═══ QUOTED PASSAGE ═══

Question

In: Finance

A young married couple has carefully looked at their budget. After review, they can afford a...

A young married couple has carefully looked at their budget. After review, they can afford a monthly mortgage payment of $1,139.00. They go to their local banker and she offers them a mortgage of 4.08% APR with monthly compounding with a term of 30 years. The couple has enough savings to pay 20% down, so the mortgage will be 80% of the home’s value.

What is the mortgage that the couple can apply for based on their budget and the offered terms?

Answer Format: Currency: Round to: 2 decimal places.

Solutions

Expert Solution

Monthly payment (P)=   $1,139  
APR is 4.08% or   0.0408  
monthly interest rate = 0.0408/12=   0.0034  
No of months in 30 years = 12*30=   360  
To Calculate maximum loan amount, present value of annuity formula will be used      


Present value of annuity formula =  P * (1- (1/(1+r)^n))/r    
=(1139*(1-(1/((1+0.0034)^360)))/0.0034)      
=236287.9894   
So loan couple can get is $236287.99      


They can apply mortgage based on home value      
So home value = 236287.99/80%      
295359.9867      


They can apply mortgage for $295,359.99 of Home value. Out of which 20% will be down payment and for 80% value they will get loan.

═══ PROVIDED RECORDS ═══

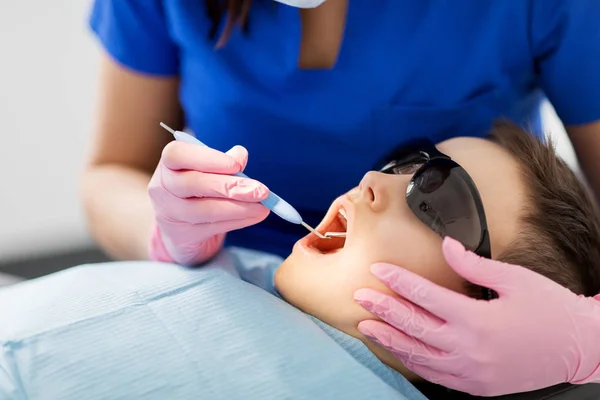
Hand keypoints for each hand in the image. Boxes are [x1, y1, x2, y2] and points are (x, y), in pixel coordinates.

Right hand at [148, 141, 269, 265]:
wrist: (180, 226)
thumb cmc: (198, 190)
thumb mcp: (208, 171)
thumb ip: (224, 161)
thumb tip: (240, 154)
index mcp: (168, 164)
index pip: (177, 154)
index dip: (207, 158)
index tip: (236, 165)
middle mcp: (162, 188)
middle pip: (192, 184)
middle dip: (230, 187)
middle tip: (261, 191)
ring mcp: (169, 214)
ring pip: (204, 210)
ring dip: (239, 208)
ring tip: (263, 206)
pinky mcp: (182, 235)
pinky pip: (213, 227)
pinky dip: (238, 221)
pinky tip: (255, 215)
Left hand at [353, 237, 599, 395]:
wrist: (579, 350)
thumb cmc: (550, 310)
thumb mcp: (515, 280)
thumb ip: (474, 265)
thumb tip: (448, 245)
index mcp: (478, 319)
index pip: (426, 296)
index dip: (398, 280)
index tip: (378, 269)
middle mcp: (469, 348)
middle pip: (414, 327)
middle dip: (383, 310)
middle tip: (360, 297)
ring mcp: (471, 371)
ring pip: (418, 356)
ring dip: (389, 340)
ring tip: (367, 327)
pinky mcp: (476, 386)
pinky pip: (435, 376)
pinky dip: (413, 362)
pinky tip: (399, 351)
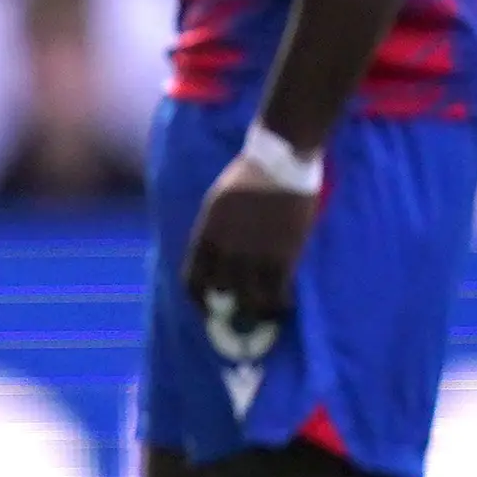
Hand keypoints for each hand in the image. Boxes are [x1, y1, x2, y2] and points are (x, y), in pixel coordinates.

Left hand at [184, 156, 317, 333]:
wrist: (279, 163)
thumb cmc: (246, 179)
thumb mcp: (215, 205)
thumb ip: (212, 233)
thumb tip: (212, 260)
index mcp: (205, 236)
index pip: (192, 280)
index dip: (198, 300)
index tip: (208, 309)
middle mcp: (226, 250)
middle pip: (222, 292)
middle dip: (230, 305)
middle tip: (241, 313)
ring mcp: (255, 255)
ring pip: (251, 299)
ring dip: (257, 310)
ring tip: (265, 314)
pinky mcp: (283, 255)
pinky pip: (278, 292)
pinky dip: (280, 304)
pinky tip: (284, 305)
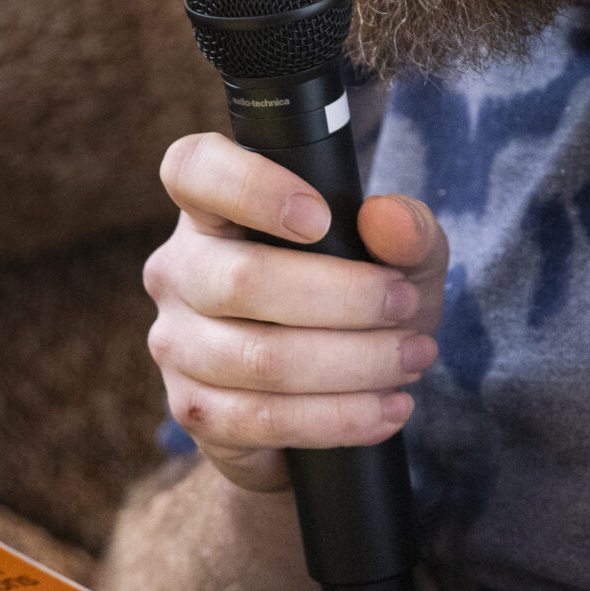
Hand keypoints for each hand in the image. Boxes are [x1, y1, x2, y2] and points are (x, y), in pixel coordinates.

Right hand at [145, 135, 448, 491]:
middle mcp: (178, 270)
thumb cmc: (357, 304)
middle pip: (243, 278)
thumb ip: (408, 229)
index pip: (193, 170)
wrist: (327, 400)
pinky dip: (340, 418)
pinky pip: (263, 419)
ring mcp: (176, 343)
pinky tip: (387, 408)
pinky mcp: (193, 410)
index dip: (250, 186)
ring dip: (355, 363)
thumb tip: (387, 219)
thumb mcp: (400, 260)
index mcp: (211, 210)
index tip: (320, 218)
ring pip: (261, 358)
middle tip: (406, 306)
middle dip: (346, 298)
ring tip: (413, 359)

═══

In the mortgage problem, what interest rate and compounding does the banker offer the couple?

4.08% APR with monthly compounding